Overview
Cities generate over 80% of global GDP, with nearly 70% of the population projected to reside in urban areas by 2050. Urban sustainability is a critical challenge involving demographic, technological, economic, social, and environmental transitions. These transitions aim to create resilient, fair, and habitable cities while reducing greenhouse gas emissions and environmental impacts. Achieving urban sustainability necessitates new practices, knowledge exchange, and mindset shifts, which lead to changes in socio-technical-ecological systems and the emergence of “new patterns of interactions and outcomes” that enable effective responses to current crises.

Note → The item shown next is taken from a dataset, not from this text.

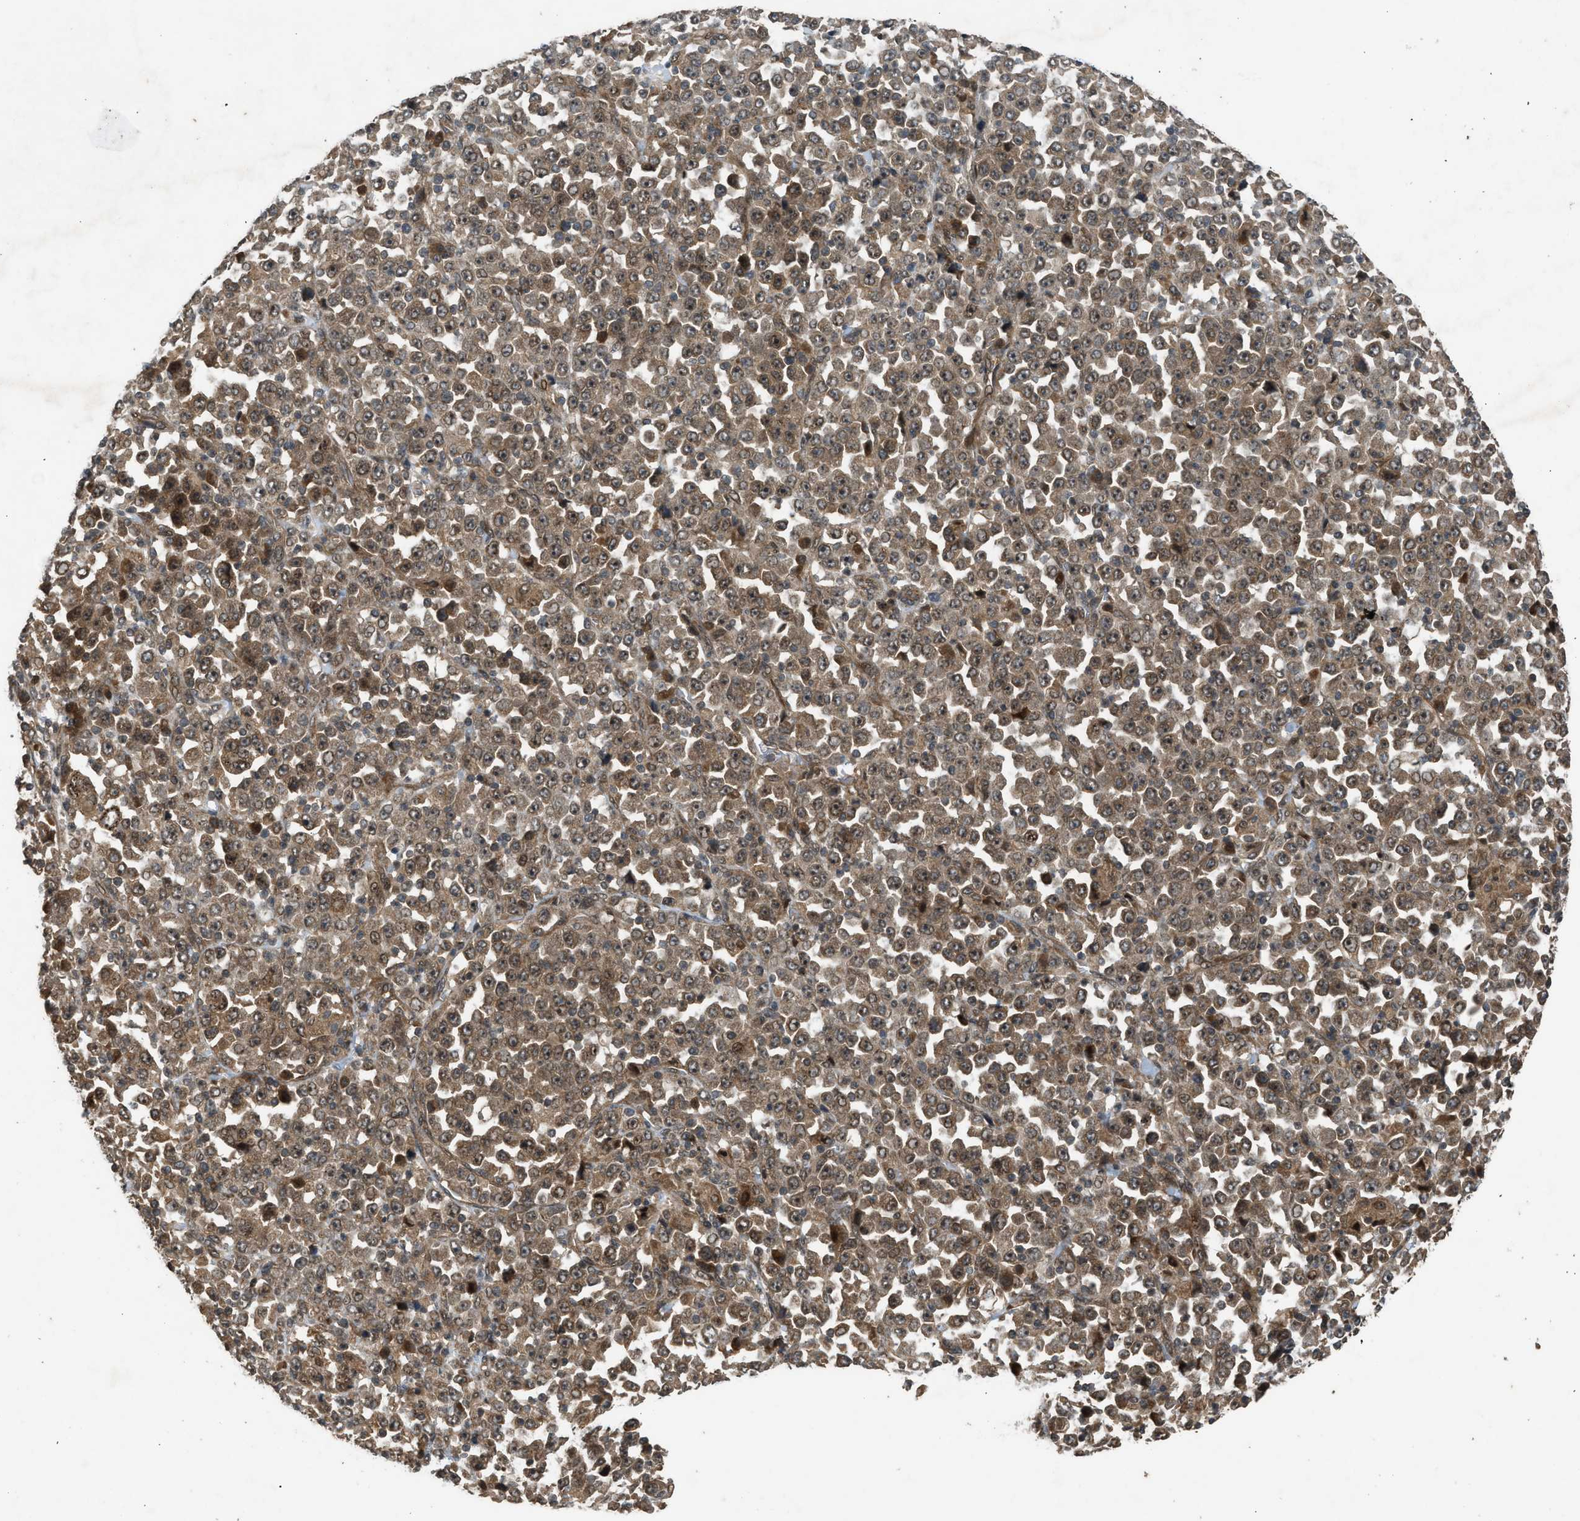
{"staining": {"intensity": "moderate", "quantity": ">75%", "location": "cytoplasmic/membranous"}, "tissue": "stomach cancer", "cell_type": "Tumor cells", "image_type": "cancer", "snomed": [{"axis": "morphology", "description": "Normal tissue, NOS"}, {"axis": "morphology", "description": "Adenocarcinoma, NOS"}, {"axis": "topography", "description": "Stomach, upper"}, {"axis": "topography", "description": "Stomach"}], "caption": "Moderate cytoplasmic/membranous positivity for a protein is present in approximately >75% of tumor cells of stomach cancer using immunohistochemistry.", "gene": "TXNL1", "patient": {"sex": "male", "age": 59}}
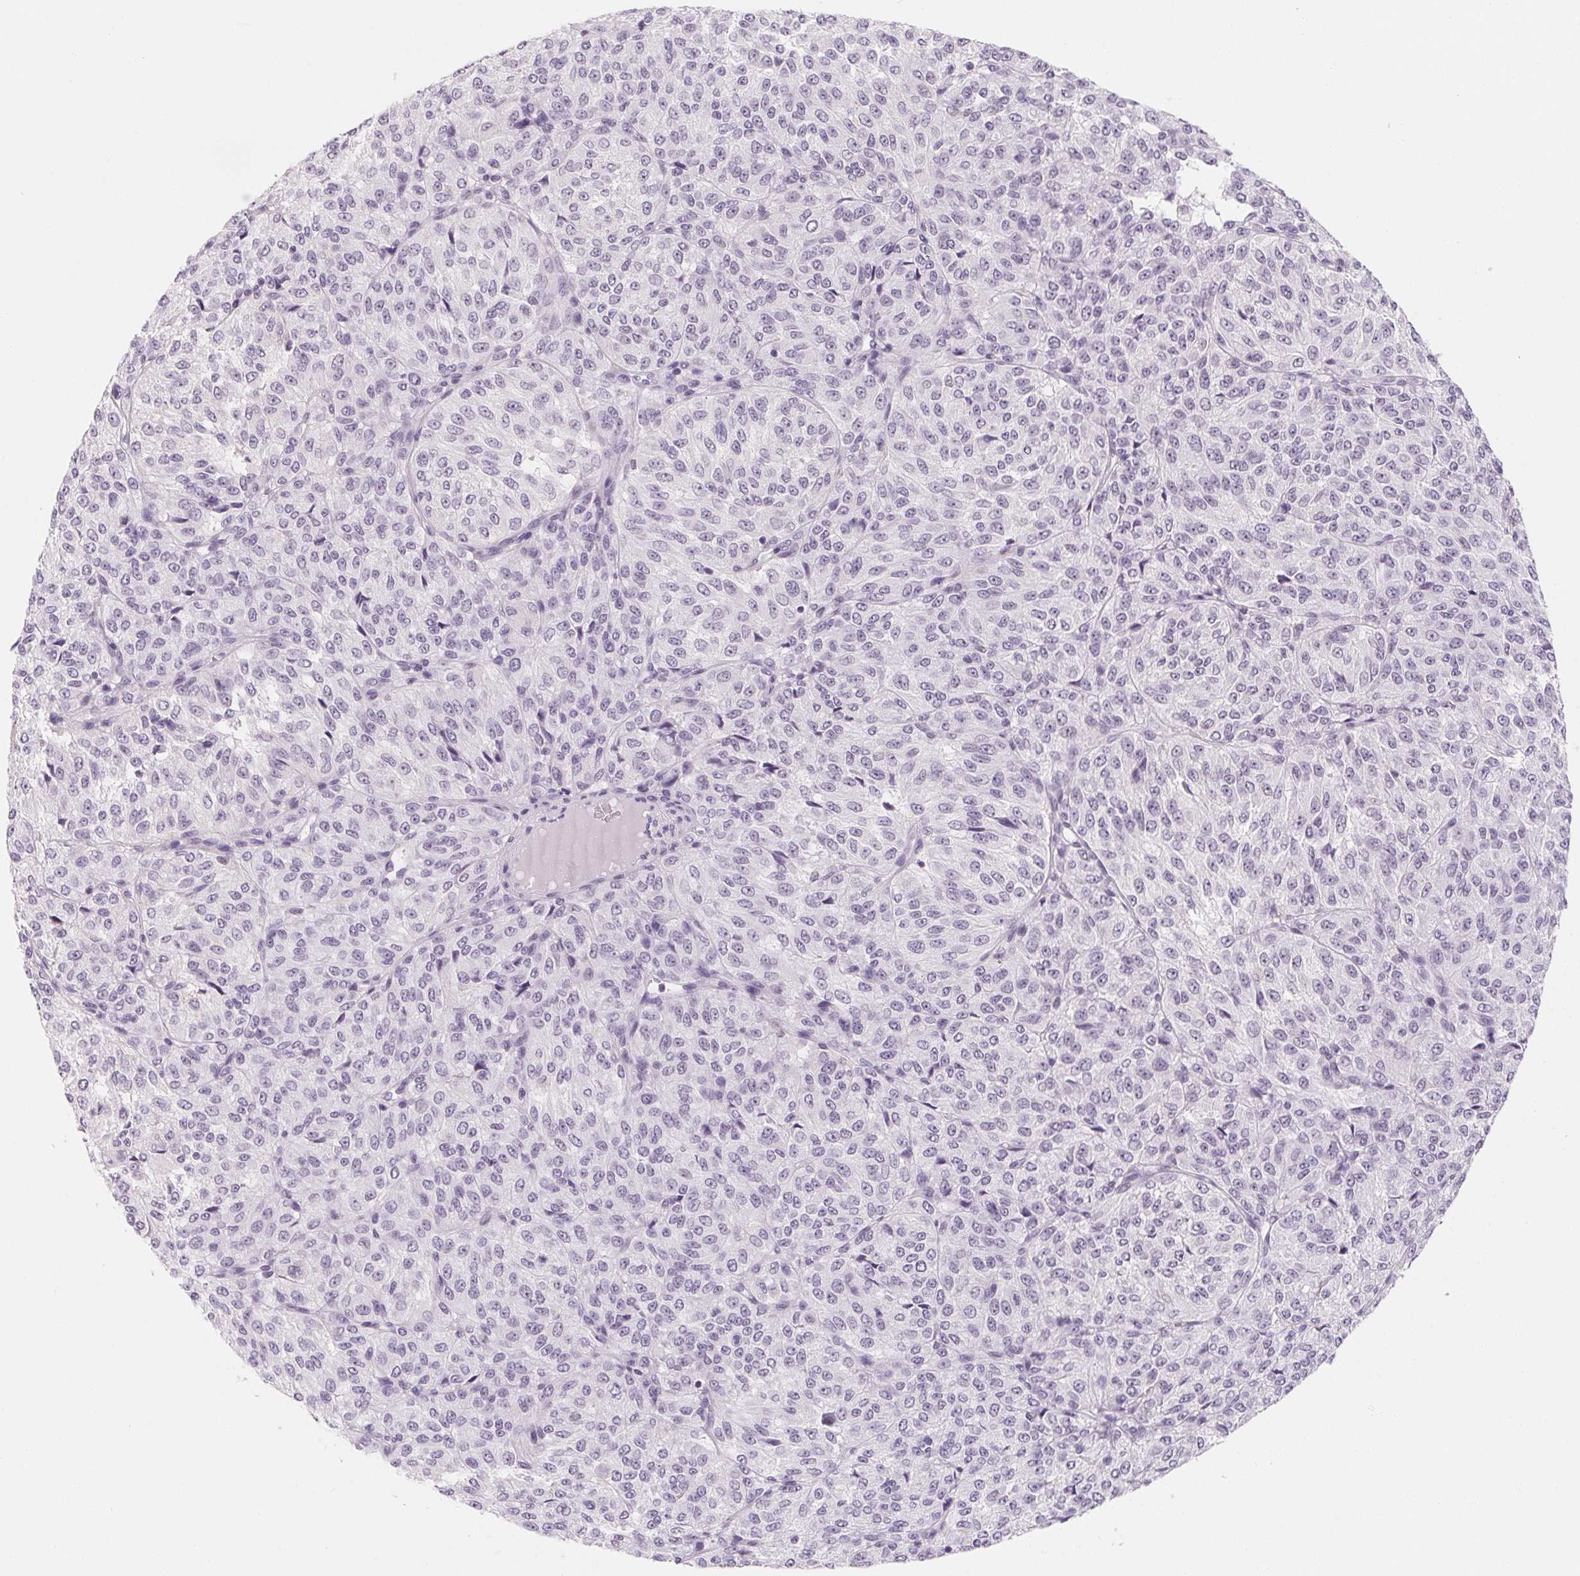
{"staining": {"intensity": "negative", "quantity": "none", "location": "none"}, "tissue": "melanoma", "cell_type": "Tumor cells", "image_type": "cancer", "snomed": [{"axis": "morphology", "description": "Malignant melanoma, Metastatic site"}, {"axis": "topography", "description": "Brain"}], "caption": "IHC image of neoplastic tissue: malignant melanoma (metastatic site) stained with DAB shows no significant protein positivity in tumor cells.", "gene": "ZIC4", "patient": {"sex": "female", "age": 56}}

Eco-social innovation (ESI), integrating inter- and transdisciplinary practices, offers a promising approach to urban sustainability transitions. Firmly rooted in sustainable innovation, ESI advances sustainable development goals by fostering systemic social-ecological transformations at various scales, amplifying existing social innovations, and promoting inter- and transdisciplinary relationships that empower people, often through social entrepreneurship or social experimentation.
With this project, we will explore and map collaborations between local authorities and the social innovation ecosystem in Lucerne. By identifying key stakeholders and understanding their roles, theories of change, and collaboration-specific barriers and opportunities, this study aims to enhance our knowledge and network within social innovation activities, focusing on their potential and challenges in sustainable urban transitions.
This project serves as an acquisition initiative for the Horizon-WIDERA 2025 Twinning Bottom-Up proposal, which seeks to explore and build upon strategies for ESI across different cultural contexts. This will be achieved through research activities, case studies, and the development of teaching formats in Switzerland (HSLU), Türkiye (Dr. Serkan Bayraktaroglu - İstanbul University), and Italy (Prof. Kris Krois, Dr. Teresa Palmieri - Free University of Bozen-Bolzano).